But there was more to it than that. There were several yellow Post-its on the very same page, the handwriting on them tiny and obsessive, running from margin to margin like the work of an annotator with too much to say—one was a list of American cities (from: Boston, Austin, Santa Fe, Taos, Dallas, Seattle, San Francisco), another I couldn’t figure out at all (Archis, Ainesh, Rohak, Sarva, Surya, Sonny)。 In addition, there were two semi-rectangular patches where it appeared something had once been affixed with clear tape and then removed.

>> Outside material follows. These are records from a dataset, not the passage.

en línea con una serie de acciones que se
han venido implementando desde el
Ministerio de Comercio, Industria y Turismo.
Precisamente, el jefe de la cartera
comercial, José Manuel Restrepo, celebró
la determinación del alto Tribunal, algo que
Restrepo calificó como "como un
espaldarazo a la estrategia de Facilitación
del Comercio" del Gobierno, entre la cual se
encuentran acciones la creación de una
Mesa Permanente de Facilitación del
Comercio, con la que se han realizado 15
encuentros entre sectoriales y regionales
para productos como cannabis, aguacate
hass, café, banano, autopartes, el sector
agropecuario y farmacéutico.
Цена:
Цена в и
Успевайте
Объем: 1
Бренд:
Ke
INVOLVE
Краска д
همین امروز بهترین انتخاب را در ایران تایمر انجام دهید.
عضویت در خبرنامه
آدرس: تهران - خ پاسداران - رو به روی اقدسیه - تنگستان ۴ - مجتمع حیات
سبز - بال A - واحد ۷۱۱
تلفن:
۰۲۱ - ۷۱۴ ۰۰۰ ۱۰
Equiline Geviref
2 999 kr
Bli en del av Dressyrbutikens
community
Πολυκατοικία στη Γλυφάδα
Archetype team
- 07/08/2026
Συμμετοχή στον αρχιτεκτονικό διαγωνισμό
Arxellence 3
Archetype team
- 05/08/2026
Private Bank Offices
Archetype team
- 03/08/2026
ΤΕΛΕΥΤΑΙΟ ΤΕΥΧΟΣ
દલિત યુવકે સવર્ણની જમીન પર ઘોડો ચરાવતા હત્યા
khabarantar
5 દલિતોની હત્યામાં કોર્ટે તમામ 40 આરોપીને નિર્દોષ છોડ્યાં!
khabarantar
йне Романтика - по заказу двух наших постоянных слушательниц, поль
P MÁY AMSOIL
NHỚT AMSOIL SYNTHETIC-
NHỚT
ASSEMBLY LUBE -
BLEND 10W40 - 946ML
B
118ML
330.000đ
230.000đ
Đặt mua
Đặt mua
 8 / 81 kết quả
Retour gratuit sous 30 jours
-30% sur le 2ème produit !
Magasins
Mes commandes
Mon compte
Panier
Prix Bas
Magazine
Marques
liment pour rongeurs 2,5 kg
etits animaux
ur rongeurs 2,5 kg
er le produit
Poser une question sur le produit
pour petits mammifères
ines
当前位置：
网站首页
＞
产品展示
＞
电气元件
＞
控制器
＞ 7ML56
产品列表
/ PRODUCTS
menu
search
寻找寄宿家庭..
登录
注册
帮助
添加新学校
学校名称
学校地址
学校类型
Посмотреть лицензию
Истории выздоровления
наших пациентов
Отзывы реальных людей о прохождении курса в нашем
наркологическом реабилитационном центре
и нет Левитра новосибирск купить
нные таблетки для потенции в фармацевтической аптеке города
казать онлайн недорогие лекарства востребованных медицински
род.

There was something troubling about it. I felt like I had a decent enough read on Gage; I knew his work, and had spent a very pleasant evening with him. He seemed fairly together. But what did I know, really, I said to myself—maybe everybody’s manuscript looks like this on its way to publication.
You’re going to send that back to him after you’ve read it, right? asked my wife.
Oh, of course, I said, he said there’s no hurry, but—
Naturally there’s no hurry, she said, laughing, you don’t want to be in a hurry when you’ve got a—
A big box, I said. When you’ve been married as long as we have, you understand each other even when your priorities diverge.
Then I turned over a couple of pages, and we both saw that all the pages were like that, more or less: annotations, decorations, circled words, notes in the margins, several different colors of ink, little drawings, punctuation marks.
I’ll send it back to him when I get done, we don’t have room for this, nobody has room for this, I said, laughing along with her.
* * *
I FOUND A SPACE on the basement floor where the box could live comfortably for a few days; our basement serves chiefly as an oversized closet. I keep guitars down there, and boxful after boxful of old compact discs, and a Nintendo 64 hooked up to an old television that sits on the orange desk that served as my workstation for the better part of a decade. Tons of stuff. Over by a small freezer, there’s a ratty tatami mat that used to be a pretty nice tatami mat; if I have anything that needs to be glued together or painted, that’s where I set up to work, but I hardly ever have any work of that sort to do. Like many abandoned spaces, it’s an indicator of where somebody once saw some possibilities.
I set the box down squarely in the middle of the mat, where it began acclimating to its new surroundings, it seemed to me, in a real hurry: the floor beneath the mat is concrete that somebody painted blue once, years ago, but the paint has long since worn down to a dingy grey patina. Old dinged-up box, ratty mat, worn-down floor. Everybody harbors unscientific ideas about the workings of the world, I’d bet—about causality, and sufficiency, about the relative weights of presence and absence, about every old thing—superstitions, habits of thought that we seldom, if ever, acknowledge, even to ourselves. I try to be aware of mine. I’ll put something on the lip of a bookshelf, or in a dish or on a coffee table, and then I’ll think, or perhaps feel more than think: There, that’s where that thing belongs, it lives there now; and this feeling is invariably so satisfying that it results in half a dozen things always gathering dust on windowsills or end tables around the house, just because, when I last set them down, they seemed to have reached the place where they belonged.
It doesn’t quite aspire to the condition of a credo, this feeling, though I obey it as if it were law. It’s a sort of organizational principle. And so, when, four days later, after I’d fully reentered the orbit of home life and could steal a little time for idle investigations, I went down the basement stairs and pulled the string that turns on the light above the tatami-mat work space, the sight of Gage’s box felt like an inevitable presence, something I’d always been meaning to attend to, something that already had something to do with me.
It was a weekday, I remember, and the kids were both in school, and my wife was at work; midmorning.
I heard everybody get home a little after three o’clock; only then did I understand that I’d spent all day in Gage’s book, sorting through the pages, and the footnotes, and the diagrams, and all the attached materials: the maps, the police reports, the newspaper articles, and the photographs; this outpouring of marginalia, this vast constellation of data floating atop a story Gage had been trying, for some time, to tell, all seeming to invite the reader’s attention now very forcefully in one direction, and now, just as insistently, in another.
* * *
IF THE WHITE WITCH OF MORRO BAY HAD BEEN a sort of anchor, Devil House was a great net cast into largely unfamiliar waters. The Milpitas about which Gage wrote was unrecognizable to me: I’d transferred schools in the middle of first grade, spent my second grade year basking in the light of a kind, old teacher named Mrs. Wyatt, and then we were gone. My range within the city limits had been largely confined to the street I lived on. I didn’t, I realized as I read, really know anything about the place.